On Wed, Jan 30, 2019 at 2:37 PM Chamikara Jayalath <chamik...@google.com>
wrote:

>
>
> On Wed, Jan 30, 2019 at 2:33 PM Ismaël Mejía <ieme...@gmail.com> wrote:
>
>> Ups slight typo, in the first line of the previous email I meant read
>> instead of readAll
>>
>> On Wed, Jan 30, 2019 at 11:32 PM Ismaël Mejía <ieme...@gmail.com> wrote:
>> >
>> > Reuven is right for the example, readAll at this moment may be faster
>> > and also supports Dynamic Work Rebalancing (DWR), but the performance
>> > of the other approach may (and must) be improved to be equal, once the
>> > internal implementation of TextIO.read moves to a SDF version instead
>> > of the FileBasedSource one, and once that runners support DWR through
>> > SDF. Of course all of this is future work. Probably Eugene can
>> > eventually chime in to give more details in practical performance in
>> > his tests in Dataflow.
>> >
>> > Really interesting topic, but I want to bring back the discussion to
>> > the subject of the thread. I think there is some confusion after
>> > Jeff's example which should have been:
>> >
>> >       return input
>> >           .apply(TextIO.readAll());
>> >
>> > to:
>> >
>> >       return input
>> >           .apply(FileIO.match().filepattern(fileSpec))

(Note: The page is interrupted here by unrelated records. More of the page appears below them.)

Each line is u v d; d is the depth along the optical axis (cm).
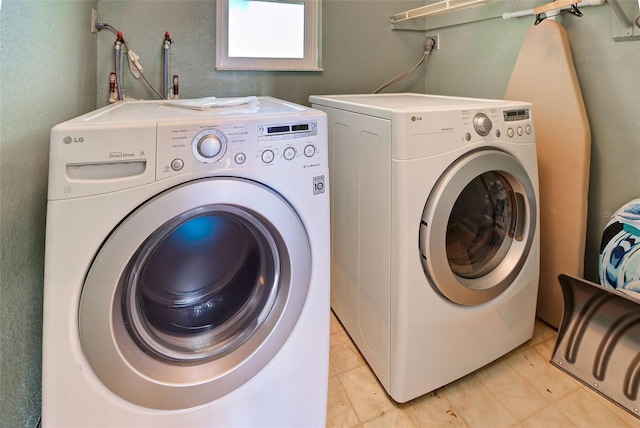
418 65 228
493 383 136
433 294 120
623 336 130
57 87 106
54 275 74
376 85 219
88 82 145
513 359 147
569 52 146
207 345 96
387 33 216
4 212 77
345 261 152
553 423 119
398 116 108
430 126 110
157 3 166
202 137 81
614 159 140
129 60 165
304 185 94
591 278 153
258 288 105
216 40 179
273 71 194
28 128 87
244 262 105
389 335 123
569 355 141
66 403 79
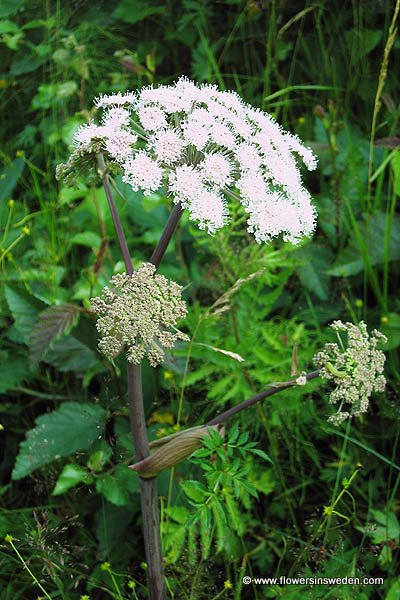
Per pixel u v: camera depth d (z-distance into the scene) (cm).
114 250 68
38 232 70
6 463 60
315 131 72
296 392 54
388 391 57
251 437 58
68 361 58
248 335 57
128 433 55
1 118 81
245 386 55
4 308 63
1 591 50
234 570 53
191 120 38
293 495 57
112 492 51
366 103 75
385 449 58
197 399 59
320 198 70
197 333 55
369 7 75
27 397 63
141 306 35
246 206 38
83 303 60
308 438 58
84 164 39
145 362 58
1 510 53
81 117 70
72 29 81
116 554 53
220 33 84
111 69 82
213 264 61
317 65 79
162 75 87
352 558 50
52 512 54
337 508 55
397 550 52
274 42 76
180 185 36
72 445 53
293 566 49
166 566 50
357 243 65
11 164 70
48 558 46
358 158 67
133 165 36
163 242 37
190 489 50
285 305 66
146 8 83
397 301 63
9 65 83
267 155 39
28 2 78
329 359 38
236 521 49
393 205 62
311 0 77
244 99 78
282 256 60
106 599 52
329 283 66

>> >           .apply(FileIO.readMatches())
>> >           .apply(TextIO.readFiles());
>> >
>> > This is the question we are addressing, do we need a readAll transform
>> > that replaces the 3 steps or no?
>>
>
> Ismaël, I'm not quite sure how these two are equal. readFiles() transform
> returns a PCollection of ReadableFile objects. Users are expected to read
> these files in a subsequent ParDo and produce a PCollection of proper type.

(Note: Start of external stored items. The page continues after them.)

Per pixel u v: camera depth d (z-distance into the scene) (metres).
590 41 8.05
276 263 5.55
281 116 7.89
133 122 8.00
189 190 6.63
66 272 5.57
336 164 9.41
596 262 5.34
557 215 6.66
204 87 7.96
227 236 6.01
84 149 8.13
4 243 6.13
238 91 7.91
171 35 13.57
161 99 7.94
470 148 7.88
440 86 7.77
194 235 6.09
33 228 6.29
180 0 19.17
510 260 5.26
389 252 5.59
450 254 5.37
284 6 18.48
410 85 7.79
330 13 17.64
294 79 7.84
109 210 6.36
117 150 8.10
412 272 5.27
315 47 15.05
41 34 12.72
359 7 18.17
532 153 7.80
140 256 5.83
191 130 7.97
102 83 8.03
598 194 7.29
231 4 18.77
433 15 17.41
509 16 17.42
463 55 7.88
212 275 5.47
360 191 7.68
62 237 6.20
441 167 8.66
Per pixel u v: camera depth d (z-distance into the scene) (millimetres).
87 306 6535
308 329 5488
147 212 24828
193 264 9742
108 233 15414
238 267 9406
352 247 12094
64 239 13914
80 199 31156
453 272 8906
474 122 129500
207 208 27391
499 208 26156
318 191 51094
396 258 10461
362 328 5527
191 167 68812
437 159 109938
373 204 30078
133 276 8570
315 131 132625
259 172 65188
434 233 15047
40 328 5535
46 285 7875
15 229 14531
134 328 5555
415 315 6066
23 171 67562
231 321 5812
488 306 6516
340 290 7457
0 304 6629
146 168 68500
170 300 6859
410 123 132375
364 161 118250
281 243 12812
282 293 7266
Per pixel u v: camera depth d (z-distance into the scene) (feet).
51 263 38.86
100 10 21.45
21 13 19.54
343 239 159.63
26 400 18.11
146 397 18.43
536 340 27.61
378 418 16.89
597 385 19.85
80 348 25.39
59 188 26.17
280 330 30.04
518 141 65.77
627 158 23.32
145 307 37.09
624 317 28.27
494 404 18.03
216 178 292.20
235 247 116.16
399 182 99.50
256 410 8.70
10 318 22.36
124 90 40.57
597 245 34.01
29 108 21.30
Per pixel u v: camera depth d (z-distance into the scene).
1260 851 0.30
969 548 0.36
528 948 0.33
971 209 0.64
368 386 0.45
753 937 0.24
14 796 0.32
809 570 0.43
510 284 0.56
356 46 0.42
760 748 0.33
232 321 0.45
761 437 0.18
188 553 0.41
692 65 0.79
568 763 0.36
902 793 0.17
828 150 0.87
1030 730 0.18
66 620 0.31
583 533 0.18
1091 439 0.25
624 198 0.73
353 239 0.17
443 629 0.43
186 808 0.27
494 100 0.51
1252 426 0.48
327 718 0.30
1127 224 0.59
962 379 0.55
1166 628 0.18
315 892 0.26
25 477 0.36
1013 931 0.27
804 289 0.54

> FooIO.ReadAll() transforms on the other hand are tailored to each IO
> connector and return a PCollection of objects of type that are supported to
> be returned by that IO connector.
>

I assume you meant FileIO.readFiles()  here. Or did you mean
TextIO.readFiles() ? If so that seems very similar to TextIO.readAll().

>
>
>
>> >
>> > On Wed, Jan 30, 2019 at 9:03 PM Robert Bradshaw <rober...@google.com>
>> wrote:
>> > >
>> > > Yes, this is precisely the goal of SDF.
>> > >
>> > >
>> > > On Wed, Jan 30, 2019 at 8:41 PM Kenneth Knowles <k...@google.com>
>> wrote:
>> > > >
>> > > > So is the latter is intended for splittable DoFn but not yet using
>> it? The promise of SDF is precisely this composability, isn't it?
>> > > >
>> > > > Kenn
>> > > >
>> > > > On Wed, Jan 30, 2019 at 10:16 AM Jeff Klukas <jklu...@mozilla.com>
>> wrote:
>> > > >>
>> > > >> Reuven - Is TextIO.read().from() a more complex case than the
>> topic Ismaël is bringing up in this thread? I'm surprised to hear that the
>> two examples have different performance characteristics.
>> > > >>
>> > > >> Reading through the implementation, I guess the fundamental
>> difference is whether a given configuration expands to TextIO.ReadAll or to
>> io.Read. AFAICT, that detail and the subsequent performance impact is not
>> documented.
>> > > >>
>> > > >> If the above is correct, perhaps it's an argument for IOs to
>> provide higher-level methods in cases where they can optimize performance
>> compared to what a user might naively put together.
>> > > >>
>> > > >> On Wed, Jan 30, 2019 at 12:35 PM Reuven Lax <re...@google.com>
>> wrote:
>> > > >>>
>> > > >>> Jeff, what you did here is not simply a refactoring. These two
>> are quite different, and will likely have different performance
>> characteristics.
>> > > >>>
>> > > >>> The first evaluates the wildcard, and allows the runner to pick
>> appropriate bundling. Bundles might contain multiple files (if they are
>> small), and the runner can split the files as appropriate. In the case of
>> the Dataflow runner, these bundles can be further split dynamically.
>> > > >>>
>> > > >>> The second chops of the files inside the the PTransform, and
>> processes each chunk in a ParDo. TextIO.readFiles currently chops up each
>> file into 64mb chunks (hardcoded), and then processes each chunk in a ParDo.
>> > > >>>
>> > > >>> Reuven
>> > > >>>
>> > > >>>
>> > > >>> On Wed, Jan 30, 2019 at 9:18 AM Jeff Klukas <jklu...@mozilla.com>
>> wrote:
>> > > >>>>
>> > > >>>> I would prefer we move towards option [2]. I just tried the
>> following refactor in my own code from:
>> > > >>>>
>> > > >>>>       return input
>> > > >>>>           .apply(TextIO.read().from(fileSpec));
>> > > >>>>
>> > > >>>> to:
>> > > >>>>
>> > > >>>>       return input
>> > > >>>>           .apply(FileIO.match().filepattern(fileSpec))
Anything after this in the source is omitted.